● SET TASKS:
#1 In the piece on Vienna's winter balls, write out the passage from "Why you should" to "properly adorn themselves." again, swapping "coffeehouse" for "café".
#2 According to the piece on Vienna's winter balls, on what date did the ball season officially start?
#3 Carry the piece on Vienna's winter balls on past its final sentence.

Vienna’s famous winter ball season is here! Eagerly awaited by thousands of Viennese and a growing number of visitors, these ballroom dancing events have shaped Vienna’s image in the same way as Sacher Torte and the Great Ferris Wheel. While the ball season officially started on 11 November, the most popular balls take place from New Year’s Eve and run through until Shrove Tuesday (February 25th). Here's Lonely Planet's guide for first-time visitors to the winter ball scene.

A shot downwards onto a busy ballroom dance floor, packed with couples dancing together. Men are wearing dark suits; women are in evening dresses of many different colours. Balcony boxes are full of people, and chandeliers hang from the ceiling
The Opera Ball held at the Staatsoper © BORGESE Maurizio / Getty Images

Why you should go

Whether you hold a gold-star dance certificate or can barely rotate around your own axis, there are plenty of reasons to visit a Vienna winter ball. These events are part of Austria's cultural heritage, just like visiting a traditional coffeehouse, and they give history buffs the change to explore notable buildings in a novel way. Music fans will enjoy a menu of live performances, from classical music to samba and even disco tunes. A classic Wiener Ball is a prime occasion for lovers of glam and glitz to properly adorn themselves.

● ITEMS:
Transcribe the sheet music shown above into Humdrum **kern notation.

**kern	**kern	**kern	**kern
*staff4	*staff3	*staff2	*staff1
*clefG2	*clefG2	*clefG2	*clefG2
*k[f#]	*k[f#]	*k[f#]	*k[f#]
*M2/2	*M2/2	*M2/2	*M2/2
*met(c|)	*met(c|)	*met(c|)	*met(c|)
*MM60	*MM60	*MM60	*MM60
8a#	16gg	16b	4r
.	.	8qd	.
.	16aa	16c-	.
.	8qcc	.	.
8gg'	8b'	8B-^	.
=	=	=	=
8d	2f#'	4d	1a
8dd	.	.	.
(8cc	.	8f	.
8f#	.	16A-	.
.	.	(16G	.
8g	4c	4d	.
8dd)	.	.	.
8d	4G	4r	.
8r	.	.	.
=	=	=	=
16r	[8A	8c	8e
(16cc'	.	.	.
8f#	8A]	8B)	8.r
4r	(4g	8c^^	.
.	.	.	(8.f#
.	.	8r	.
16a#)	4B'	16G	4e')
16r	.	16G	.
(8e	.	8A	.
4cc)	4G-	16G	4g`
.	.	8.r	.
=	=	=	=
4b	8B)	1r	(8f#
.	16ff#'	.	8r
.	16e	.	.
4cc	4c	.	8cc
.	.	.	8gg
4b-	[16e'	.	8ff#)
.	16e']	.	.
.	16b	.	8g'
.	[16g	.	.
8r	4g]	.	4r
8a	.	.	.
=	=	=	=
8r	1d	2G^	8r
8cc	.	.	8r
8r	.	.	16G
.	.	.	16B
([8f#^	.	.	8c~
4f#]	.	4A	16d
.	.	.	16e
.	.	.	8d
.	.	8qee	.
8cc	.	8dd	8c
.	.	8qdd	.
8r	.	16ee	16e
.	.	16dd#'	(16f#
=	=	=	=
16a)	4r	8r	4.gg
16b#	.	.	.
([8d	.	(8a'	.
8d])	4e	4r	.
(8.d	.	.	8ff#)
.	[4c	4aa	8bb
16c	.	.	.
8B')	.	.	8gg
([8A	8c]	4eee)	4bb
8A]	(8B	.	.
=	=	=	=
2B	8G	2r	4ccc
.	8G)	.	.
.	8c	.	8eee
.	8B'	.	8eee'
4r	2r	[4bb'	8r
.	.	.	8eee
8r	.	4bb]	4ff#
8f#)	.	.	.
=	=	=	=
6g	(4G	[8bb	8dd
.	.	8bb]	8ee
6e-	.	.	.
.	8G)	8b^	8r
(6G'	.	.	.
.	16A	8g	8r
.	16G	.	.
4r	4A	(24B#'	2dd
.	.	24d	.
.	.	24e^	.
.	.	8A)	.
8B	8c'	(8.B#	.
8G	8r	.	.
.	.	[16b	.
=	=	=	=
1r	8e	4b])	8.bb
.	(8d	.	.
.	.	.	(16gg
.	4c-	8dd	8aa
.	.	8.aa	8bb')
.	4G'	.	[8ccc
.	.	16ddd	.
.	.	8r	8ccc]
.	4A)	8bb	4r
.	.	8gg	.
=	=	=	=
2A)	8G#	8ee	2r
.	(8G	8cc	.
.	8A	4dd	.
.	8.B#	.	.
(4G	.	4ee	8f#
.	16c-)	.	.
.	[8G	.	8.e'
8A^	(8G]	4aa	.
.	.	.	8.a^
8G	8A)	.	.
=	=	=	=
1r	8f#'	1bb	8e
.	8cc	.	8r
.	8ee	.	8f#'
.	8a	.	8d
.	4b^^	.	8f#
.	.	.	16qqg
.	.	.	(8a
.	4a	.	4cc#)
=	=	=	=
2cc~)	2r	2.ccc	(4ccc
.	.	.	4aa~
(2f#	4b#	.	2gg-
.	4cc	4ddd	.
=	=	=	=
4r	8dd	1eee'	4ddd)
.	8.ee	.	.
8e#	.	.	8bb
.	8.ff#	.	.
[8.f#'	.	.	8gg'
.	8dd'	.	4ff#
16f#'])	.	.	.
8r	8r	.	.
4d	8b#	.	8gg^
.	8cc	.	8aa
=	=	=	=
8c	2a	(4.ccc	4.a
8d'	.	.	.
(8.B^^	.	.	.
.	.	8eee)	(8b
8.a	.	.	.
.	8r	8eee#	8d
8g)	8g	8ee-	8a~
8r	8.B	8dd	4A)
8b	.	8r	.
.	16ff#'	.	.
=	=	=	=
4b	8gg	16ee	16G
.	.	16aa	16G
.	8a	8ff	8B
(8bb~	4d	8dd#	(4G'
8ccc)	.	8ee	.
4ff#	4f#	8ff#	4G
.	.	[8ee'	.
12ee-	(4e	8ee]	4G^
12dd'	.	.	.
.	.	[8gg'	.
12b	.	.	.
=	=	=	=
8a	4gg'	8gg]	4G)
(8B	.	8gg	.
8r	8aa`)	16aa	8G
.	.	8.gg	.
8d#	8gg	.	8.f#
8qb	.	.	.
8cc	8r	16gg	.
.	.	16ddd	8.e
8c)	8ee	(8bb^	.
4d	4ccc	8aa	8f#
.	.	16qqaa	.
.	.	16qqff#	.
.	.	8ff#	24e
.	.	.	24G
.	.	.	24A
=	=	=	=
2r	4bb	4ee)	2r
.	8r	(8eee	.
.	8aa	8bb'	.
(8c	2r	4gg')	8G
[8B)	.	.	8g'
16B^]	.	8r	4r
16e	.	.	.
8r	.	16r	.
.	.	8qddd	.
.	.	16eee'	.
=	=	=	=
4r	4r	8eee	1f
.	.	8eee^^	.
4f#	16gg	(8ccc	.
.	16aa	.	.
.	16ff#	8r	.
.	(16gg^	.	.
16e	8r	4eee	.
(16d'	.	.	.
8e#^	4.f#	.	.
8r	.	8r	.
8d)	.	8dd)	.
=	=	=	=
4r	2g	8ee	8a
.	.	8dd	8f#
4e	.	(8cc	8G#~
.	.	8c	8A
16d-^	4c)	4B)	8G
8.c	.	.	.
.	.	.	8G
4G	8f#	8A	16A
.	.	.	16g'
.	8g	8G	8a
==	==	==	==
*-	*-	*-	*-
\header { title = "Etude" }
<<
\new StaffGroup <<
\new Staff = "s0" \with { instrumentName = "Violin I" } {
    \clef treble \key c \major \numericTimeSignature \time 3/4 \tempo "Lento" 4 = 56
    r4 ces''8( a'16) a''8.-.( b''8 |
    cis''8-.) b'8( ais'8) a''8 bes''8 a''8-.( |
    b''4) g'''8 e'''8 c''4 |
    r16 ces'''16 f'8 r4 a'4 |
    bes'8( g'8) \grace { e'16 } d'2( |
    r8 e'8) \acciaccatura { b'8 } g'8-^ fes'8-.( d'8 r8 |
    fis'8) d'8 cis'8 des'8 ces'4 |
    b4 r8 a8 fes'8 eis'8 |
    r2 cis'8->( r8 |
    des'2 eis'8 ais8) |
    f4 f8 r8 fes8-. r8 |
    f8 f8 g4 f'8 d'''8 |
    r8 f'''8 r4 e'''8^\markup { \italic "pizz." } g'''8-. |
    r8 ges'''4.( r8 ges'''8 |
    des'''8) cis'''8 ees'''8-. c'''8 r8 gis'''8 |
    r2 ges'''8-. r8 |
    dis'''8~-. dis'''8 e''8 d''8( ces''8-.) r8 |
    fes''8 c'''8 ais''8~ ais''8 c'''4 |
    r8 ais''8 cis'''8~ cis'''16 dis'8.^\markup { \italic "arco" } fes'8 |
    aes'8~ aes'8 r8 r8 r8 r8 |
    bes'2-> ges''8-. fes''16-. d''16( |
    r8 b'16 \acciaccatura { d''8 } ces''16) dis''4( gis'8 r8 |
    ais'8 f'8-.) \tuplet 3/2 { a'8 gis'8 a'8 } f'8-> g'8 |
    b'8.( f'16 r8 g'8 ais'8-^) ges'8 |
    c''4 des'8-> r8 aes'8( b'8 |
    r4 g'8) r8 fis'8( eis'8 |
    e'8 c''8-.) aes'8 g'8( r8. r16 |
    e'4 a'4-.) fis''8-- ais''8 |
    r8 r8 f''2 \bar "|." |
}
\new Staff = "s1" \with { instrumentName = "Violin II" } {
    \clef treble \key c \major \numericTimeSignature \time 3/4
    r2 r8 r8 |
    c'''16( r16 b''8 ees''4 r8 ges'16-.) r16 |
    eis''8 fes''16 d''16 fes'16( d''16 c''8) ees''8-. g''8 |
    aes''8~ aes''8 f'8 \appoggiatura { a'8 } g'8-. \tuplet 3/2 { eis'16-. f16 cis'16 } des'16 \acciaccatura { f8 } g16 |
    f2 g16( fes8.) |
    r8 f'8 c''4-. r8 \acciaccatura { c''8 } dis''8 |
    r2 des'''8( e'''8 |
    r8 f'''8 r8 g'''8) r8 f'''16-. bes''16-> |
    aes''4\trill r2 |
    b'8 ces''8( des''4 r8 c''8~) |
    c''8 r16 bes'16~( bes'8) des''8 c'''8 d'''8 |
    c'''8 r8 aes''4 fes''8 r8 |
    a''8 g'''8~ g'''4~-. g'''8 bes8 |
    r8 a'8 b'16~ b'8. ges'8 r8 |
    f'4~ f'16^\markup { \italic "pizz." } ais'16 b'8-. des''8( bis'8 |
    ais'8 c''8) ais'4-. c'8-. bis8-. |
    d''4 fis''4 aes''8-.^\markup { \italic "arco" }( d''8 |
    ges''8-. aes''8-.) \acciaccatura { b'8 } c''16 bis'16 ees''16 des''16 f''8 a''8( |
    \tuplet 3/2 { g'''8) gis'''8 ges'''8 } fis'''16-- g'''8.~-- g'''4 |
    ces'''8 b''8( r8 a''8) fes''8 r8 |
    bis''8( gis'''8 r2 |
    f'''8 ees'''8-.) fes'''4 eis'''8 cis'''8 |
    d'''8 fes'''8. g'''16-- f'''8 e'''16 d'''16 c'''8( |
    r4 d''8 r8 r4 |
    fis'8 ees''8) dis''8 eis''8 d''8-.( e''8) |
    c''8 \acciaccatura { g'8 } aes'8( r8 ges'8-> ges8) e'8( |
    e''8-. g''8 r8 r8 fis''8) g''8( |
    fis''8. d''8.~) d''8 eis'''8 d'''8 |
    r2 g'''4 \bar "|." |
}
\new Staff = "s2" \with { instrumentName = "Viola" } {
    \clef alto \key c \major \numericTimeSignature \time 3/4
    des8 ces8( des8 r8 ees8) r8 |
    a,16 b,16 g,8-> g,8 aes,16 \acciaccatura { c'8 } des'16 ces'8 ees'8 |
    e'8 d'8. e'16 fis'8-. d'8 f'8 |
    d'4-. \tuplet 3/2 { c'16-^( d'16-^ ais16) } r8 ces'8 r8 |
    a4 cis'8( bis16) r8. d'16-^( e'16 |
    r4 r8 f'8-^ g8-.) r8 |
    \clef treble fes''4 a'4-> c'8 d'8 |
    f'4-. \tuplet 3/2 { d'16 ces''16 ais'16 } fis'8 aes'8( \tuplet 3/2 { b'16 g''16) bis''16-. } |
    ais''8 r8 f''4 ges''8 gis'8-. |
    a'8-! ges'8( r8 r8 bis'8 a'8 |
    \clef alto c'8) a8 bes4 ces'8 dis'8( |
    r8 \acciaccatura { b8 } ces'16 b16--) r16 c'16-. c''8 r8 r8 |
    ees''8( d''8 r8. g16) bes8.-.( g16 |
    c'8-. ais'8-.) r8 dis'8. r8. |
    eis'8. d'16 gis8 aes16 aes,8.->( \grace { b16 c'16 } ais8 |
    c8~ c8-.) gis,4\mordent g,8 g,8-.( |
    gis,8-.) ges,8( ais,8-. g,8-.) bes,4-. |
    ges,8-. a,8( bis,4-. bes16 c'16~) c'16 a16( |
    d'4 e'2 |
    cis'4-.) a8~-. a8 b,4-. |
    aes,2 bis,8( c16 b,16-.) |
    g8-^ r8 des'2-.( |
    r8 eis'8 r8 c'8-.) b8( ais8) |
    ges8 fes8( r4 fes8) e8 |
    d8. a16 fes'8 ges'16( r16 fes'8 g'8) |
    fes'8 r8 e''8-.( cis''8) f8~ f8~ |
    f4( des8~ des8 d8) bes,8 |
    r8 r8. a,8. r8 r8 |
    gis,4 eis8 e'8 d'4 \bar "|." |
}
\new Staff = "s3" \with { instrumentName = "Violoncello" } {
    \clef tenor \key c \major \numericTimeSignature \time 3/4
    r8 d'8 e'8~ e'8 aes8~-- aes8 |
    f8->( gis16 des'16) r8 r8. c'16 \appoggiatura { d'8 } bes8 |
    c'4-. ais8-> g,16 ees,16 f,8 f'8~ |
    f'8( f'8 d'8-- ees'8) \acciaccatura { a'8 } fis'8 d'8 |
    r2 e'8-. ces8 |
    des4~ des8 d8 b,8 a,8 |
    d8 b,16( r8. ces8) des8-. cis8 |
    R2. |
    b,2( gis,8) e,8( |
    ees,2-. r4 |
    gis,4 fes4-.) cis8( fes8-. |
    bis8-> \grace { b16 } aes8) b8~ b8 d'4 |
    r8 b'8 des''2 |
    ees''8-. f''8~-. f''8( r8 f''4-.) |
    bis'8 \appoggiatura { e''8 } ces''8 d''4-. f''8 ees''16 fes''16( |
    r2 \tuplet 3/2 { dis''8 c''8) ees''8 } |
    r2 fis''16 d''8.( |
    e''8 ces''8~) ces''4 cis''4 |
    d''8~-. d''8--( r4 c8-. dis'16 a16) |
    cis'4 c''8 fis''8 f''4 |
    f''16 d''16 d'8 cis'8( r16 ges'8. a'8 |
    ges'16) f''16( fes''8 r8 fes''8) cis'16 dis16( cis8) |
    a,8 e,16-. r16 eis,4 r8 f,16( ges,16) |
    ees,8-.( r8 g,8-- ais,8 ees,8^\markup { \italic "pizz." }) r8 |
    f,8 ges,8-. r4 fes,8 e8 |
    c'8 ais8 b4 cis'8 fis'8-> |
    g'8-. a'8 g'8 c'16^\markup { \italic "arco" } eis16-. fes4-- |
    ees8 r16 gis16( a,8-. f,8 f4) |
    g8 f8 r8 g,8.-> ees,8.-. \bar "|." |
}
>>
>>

● EXPECTED ANSWERS:
#1
Why you should go

Whether you hold a gold-star dance certificate or can barely rotate around your own axis, there are plenty of reasons to visit a Vienna winter ball. These events are part of Austria's cultural heritage, just like visiting a traditional café, and they give history buffs the change to explore notable buildings in a novel way. Music fans will enjoy a menu of live performances, from classical music to samba and even disco tunes. A classic Wiener Ball is a prime occasion for lovers of glam and glitz to properly adorn themselves.

#2 11 November

#3
Historic tradition

For at least six generations, the local upper – and subsequently middle – classes, have embraced their Vienna winter balls. Whereas the Imperial ball tradition goes back to the 17th century and Empress Maria Theresa, it was Prince Metternich who ignited the ball fever on a broader level during the Congress of Vienna in 1814–15.

The different types of ball

Although there is no official classification of balls in Vienna, grouping the approximately 400 events helps visitors decide which ball is right for them. Here is a very brief selection of some of the balls available.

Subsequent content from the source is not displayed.